* [DATA RECORDS]:
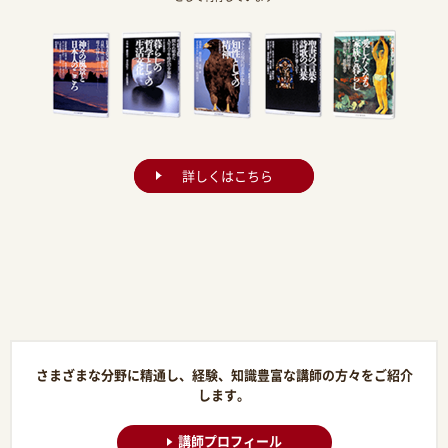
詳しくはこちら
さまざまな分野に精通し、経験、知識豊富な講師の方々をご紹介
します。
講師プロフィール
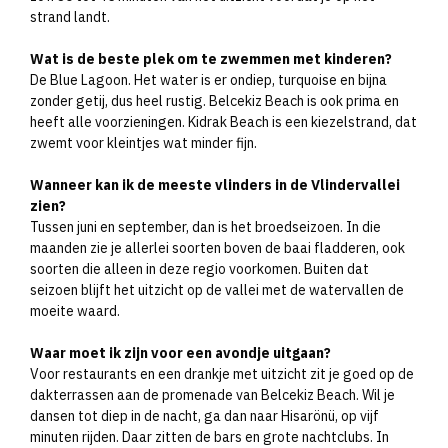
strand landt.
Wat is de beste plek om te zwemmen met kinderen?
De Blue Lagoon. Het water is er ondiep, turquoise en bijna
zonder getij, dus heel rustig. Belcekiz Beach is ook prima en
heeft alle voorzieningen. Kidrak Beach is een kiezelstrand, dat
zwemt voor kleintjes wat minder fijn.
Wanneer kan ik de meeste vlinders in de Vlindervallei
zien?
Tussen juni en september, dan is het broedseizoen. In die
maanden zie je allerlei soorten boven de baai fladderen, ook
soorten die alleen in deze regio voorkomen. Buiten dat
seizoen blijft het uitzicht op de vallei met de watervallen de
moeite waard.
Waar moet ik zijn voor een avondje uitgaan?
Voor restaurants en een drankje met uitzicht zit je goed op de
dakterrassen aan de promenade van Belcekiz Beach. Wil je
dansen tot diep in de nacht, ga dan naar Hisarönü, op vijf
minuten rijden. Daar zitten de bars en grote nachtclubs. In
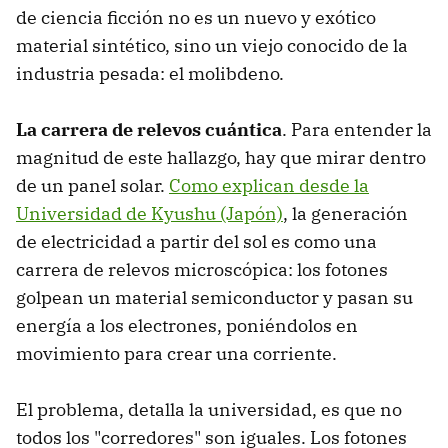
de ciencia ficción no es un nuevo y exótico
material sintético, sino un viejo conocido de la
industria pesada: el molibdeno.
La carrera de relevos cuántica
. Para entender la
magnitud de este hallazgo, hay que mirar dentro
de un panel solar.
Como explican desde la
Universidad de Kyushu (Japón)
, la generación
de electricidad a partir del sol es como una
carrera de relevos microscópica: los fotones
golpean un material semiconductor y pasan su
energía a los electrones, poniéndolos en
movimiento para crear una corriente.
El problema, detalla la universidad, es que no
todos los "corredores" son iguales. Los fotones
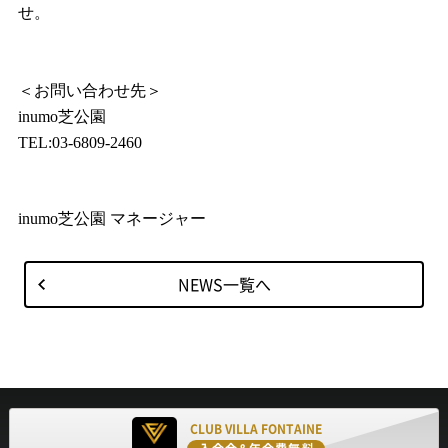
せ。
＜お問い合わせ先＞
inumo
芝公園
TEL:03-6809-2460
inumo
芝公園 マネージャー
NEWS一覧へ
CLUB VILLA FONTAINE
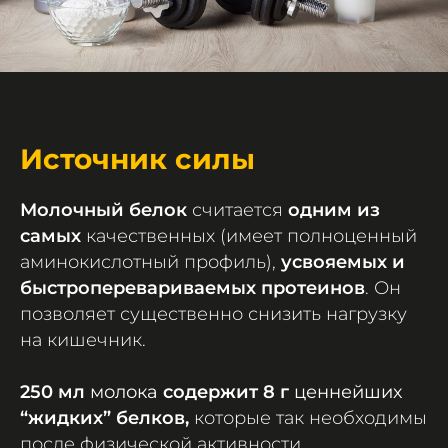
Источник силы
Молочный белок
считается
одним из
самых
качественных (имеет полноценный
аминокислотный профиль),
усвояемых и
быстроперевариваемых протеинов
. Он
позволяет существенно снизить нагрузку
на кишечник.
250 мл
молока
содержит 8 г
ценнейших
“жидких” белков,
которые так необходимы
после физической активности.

---

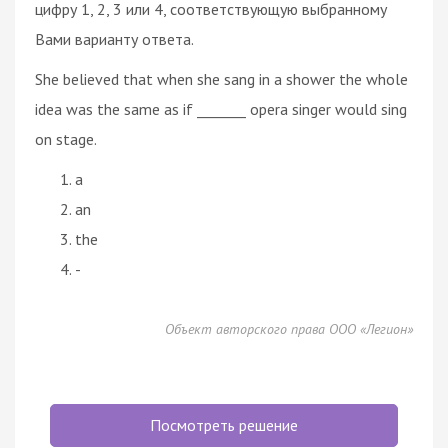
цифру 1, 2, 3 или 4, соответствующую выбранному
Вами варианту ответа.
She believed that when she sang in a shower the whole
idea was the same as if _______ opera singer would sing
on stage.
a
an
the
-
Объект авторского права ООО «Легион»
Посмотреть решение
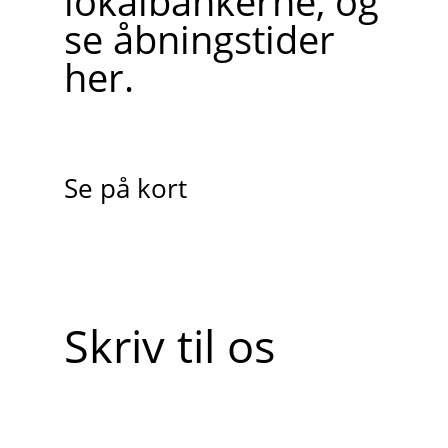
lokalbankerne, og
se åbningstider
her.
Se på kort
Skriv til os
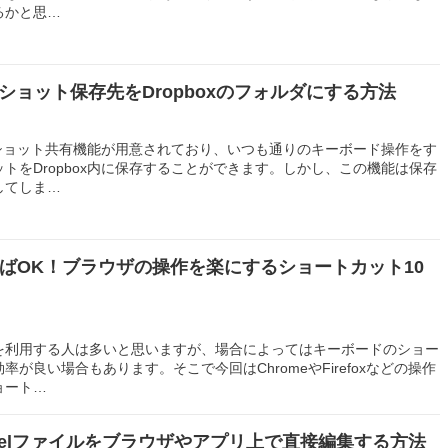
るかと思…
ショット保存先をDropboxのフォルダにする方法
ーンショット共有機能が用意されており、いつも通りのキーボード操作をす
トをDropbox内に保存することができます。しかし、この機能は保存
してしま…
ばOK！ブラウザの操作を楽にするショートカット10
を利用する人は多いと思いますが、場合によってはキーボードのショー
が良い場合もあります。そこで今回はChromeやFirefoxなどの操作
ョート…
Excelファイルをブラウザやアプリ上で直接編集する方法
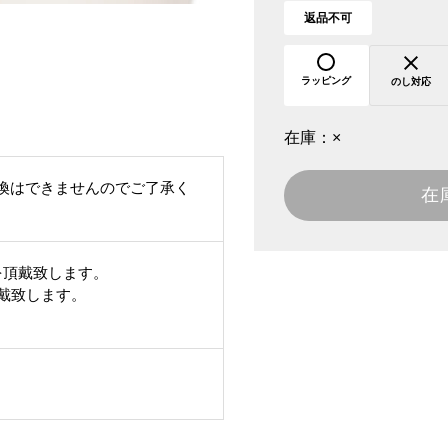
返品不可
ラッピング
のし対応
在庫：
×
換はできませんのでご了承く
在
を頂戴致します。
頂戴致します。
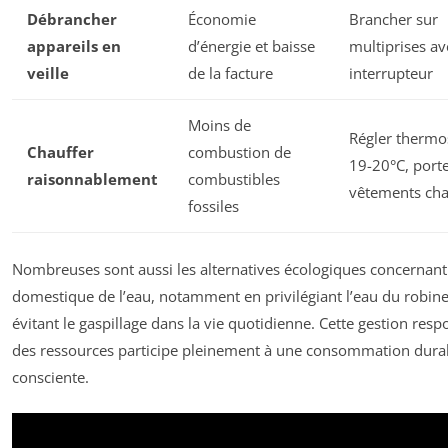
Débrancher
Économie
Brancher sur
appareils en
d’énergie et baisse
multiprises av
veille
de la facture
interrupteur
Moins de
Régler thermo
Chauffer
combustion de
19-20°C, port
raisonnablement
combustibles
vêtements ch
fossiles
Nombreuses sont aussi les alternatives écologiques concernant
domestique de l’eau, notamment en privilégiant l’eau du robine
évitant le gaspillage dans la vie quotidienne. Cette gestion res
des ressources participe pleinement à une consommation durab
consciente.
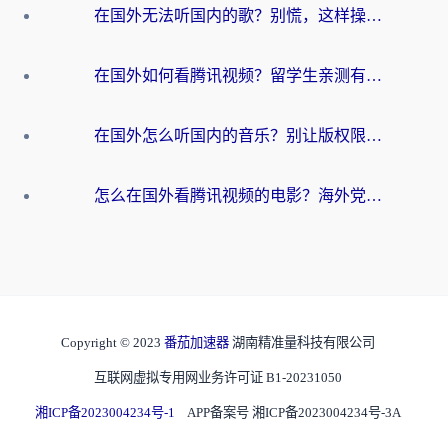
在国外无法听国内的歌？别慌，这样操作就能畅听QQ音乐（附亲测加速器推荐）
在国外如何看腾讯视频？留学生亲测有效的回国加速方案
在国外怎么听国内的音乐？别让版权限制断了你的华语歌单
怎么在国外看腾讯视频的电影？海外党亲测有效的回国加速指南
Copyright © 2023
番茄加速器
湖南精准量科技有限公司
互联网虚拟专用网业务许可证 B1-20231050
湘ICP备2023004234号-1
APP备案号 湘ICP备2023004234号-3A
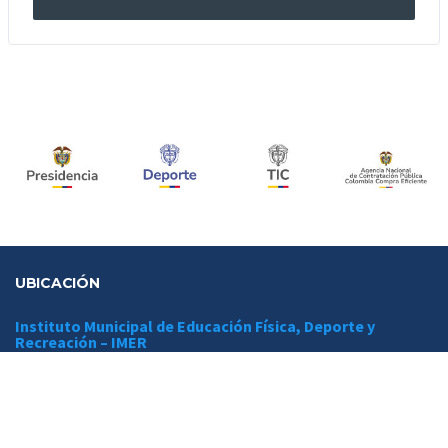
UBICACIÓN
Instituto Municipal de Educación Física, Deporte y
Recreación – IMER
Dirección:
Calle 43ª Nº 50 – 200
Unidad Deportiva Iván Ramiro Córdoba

* * *

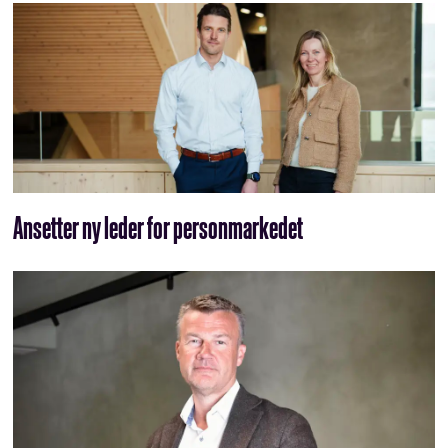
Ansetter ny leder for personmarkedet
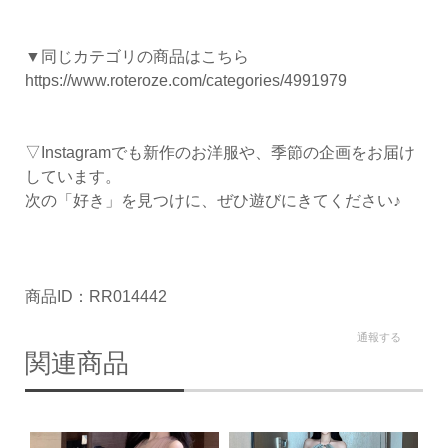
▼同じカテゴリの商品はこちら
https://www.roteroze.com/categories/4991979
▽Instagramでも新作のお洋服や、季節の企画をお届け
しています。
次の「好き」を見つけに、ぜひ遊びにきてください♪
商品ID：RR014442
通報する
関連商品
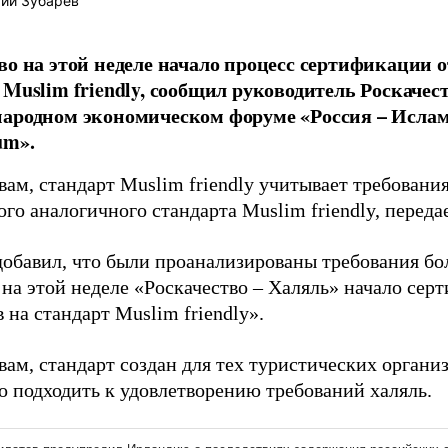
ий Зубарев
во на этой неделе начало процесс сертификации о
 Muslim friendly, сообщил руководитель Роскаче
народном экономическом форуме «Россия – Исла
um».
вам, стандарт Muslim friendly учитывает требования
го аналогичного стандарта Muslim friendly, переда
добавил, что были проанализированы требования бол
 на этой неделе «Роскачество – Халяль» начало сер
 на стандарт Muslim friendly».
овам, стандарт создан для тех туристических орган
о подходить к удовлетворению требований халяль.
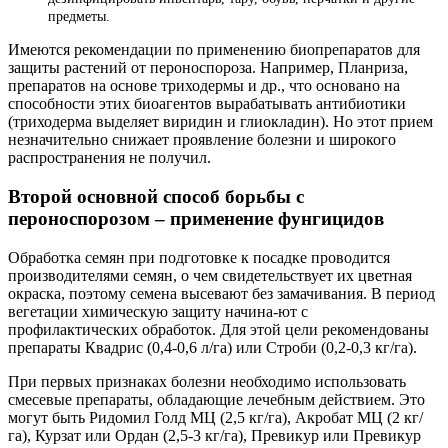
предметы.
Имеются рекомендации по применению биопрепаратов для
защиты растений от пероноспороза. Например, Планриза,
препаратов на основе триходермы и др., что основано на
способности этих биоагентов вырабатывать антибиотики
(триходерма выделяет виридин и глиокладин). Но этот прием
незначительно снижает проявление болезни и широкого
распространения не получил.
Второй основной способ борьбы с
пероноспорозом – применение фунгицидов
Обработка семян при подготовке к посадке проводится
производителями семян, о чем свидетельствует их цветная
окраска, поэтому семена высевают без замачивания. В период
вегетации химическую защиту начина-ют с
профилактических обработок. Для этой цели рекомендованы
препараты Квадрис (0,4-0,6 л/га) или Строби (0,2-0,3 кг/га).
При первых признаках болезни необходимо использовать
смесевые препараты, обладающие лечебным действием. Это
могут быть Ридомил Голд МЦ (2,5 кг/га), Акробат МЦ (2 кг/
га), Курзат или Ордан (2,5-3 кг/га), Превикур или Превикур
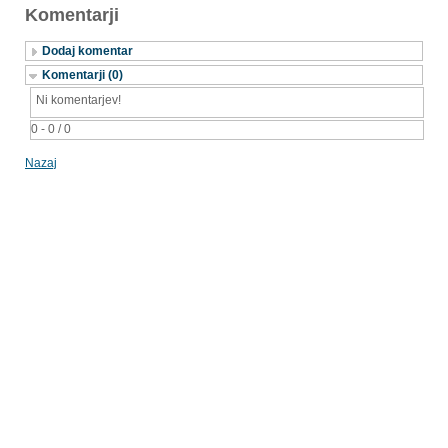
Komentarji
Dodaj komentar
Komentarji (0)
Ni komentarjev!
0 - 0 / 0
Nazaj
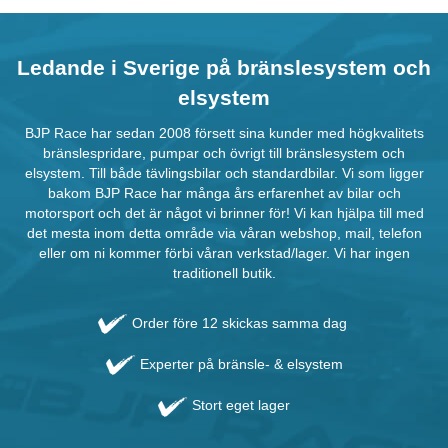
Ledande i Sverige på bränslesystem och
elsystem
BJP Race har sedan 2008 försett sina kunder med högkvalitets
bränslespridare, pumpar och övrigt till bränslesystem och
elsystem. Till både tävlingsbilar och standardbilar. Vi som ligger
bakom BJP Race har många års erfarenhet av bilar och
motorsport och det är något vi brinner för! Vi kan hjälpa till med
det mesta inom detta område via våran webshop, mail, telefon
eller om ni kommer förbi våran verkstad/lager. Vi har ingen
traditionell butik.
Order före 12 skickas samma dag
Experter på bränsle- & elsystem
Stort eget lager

* [WORK REQUEST]: Copy every line from the records that holds the string "болезни".

* [SOLUTION FOR THIS EXERCISE]:
незначительно снижает проявление болезни и широкого
При первых признаках болезни необходимо использовать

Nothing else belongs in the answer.